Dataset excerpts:
----------
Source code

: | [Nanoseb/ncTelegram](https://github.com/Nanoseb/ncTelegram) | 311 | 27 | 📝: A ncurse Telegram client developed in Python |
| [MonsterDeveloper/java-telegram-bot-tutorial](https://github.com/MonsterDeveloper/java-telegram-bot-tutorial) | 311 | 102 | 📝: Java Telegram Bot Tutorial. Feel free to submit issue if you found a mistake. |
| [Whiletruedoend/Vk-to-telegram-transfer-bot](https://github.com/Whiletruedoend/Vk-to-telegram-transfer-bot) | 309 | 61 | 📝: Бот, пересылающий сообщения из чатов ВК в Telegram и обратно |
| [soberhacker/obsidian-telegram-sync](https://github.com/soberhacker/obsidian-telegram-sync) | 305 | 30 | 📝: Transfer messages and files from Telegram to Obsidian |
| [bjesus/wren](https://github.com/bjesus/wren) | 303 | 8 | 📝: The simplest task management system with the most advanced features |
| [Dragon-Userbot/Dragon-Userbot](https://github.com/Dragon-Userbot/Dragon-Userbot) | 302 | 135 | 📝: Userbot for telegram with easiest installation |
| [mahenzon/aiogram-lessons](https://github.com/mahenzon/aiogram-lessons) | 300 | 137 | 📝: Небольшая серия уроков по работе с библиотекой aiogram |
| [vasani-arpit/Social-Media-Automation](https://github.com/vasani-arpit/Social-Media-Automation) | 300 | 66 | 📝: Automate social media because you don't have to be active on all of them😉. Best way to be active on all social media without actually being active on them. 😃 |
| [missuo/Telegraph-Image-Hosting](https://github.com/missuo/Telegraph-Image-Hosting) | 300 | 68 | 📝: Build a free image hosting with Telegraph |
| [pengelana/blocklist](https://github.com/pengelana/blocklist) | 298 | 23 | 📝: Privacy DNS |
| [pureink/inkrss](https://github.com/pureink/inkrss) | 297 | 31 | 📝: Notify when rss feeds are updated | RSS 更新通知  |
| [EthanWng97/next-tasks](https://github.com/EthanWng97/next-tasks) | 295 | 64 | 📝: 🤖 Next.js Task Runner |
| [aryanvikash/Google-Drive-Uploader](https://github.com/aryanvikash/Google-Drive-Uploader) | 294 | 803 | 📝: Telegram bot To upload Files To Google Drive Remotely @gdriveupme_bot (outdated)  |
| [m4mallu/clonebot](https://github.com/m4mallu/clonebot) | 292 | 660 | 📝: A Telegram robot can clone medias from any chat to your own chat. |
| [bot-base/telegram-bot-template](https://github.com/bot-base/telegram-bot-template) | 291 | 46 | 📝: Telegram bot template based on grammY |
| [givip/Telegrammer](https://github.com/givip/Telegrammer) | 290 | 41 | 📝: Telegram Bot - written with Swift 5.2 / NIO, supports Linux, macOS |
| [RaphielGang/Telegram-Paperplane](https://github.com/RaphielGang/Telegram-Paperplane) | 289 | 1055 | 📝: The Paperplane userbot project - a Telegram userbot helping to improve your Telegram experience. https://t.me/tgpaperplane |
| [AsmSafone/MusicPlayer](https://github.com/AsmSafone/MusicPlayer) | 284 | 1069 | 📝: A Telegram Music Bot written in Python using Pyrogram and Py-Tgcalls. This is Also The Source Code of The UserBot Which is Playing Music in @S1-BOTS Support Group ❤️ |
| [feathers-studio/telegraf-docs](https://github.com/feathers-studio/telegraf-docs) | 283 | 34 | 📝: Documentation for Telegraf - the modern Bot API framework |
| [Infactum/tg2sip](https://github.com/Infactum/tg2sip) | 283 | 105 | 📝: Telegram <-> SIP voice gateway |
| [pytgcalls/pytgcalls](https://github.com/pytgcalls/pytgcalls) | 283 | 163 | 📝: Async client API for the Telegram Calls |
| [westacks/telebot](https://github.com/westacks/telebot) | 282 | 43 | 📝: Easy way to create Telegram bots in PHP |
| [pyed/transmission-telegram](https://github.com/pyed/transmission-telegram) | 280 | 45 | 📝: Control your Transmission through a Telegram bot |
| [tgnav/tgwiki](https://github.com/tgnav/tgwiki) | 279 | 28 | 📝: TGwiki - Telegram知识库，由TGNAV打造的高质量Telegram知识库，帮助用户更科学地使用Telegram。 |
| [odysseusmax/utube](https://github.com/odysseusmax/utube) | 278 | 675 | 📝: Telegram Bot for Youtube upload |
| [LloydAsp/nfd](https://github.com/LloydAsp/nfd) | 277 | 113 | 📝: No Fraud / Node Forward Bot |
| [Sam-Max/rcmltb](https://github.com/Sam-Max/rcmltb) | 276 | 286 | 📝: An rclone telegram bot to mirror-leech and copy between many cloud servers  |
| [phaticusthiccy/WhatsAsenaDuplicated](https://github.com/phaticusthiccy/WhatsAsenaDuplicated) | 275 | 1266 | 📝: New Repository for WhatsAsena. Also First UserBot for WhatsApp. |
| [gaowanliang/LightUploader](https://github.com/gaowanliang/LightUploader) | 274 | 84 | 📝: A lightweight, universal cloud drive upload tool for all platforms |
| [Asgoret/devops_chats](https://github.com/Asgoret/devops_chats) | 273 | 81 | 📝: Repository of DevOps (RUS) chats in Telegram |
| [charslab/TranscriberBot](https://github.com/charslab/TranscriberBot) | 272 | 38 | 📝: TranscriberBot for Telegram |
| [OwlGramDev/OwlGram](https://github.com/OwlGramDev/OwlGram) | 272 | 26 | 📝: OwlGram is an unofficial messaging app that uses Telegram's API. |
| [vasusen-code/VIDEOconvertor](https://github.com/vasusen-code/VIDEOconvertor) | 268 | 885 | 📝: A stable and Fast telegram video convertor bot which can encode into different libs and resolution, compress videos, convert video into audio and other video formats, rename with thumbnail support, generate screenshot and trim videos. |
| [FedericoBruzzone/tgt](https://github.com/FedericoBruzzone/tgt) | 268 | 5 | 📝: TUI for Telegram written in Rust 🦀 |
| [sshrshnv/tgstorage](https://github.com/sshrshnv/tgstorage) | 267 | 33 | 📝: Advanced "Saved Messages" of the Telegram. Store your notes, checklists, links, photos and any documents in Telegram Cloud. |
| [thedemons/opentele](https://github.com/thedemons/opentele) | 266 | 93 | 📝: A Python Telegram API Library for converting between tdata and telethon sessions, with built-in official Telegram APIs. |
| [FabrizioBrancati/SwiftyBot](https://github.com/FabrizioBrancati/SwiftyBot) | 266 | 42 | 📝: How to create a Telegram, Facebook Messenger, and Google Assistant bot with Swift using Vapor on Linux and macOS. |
----------
WORK TASK: Your answer should be the lines above that contain the word "Linux", copied out.

ANSWER BOX:
| [givip/Telegrammer](https://github.com/givip/Telegrammer) | 290 | 41 | 📝: Telegram Bot - written with Swift 5.2 / NIO, supports Linux, macOS |
| [FabrizioBrancati/SwiftyBot](https://github.com/FabrizioBrancati/SwiftyBot) | 266 | 42 | 📝: How to create a Telegram, Facebook Messenger, and Google Assistant bot with Swift using Vapor on Linux and macOS. |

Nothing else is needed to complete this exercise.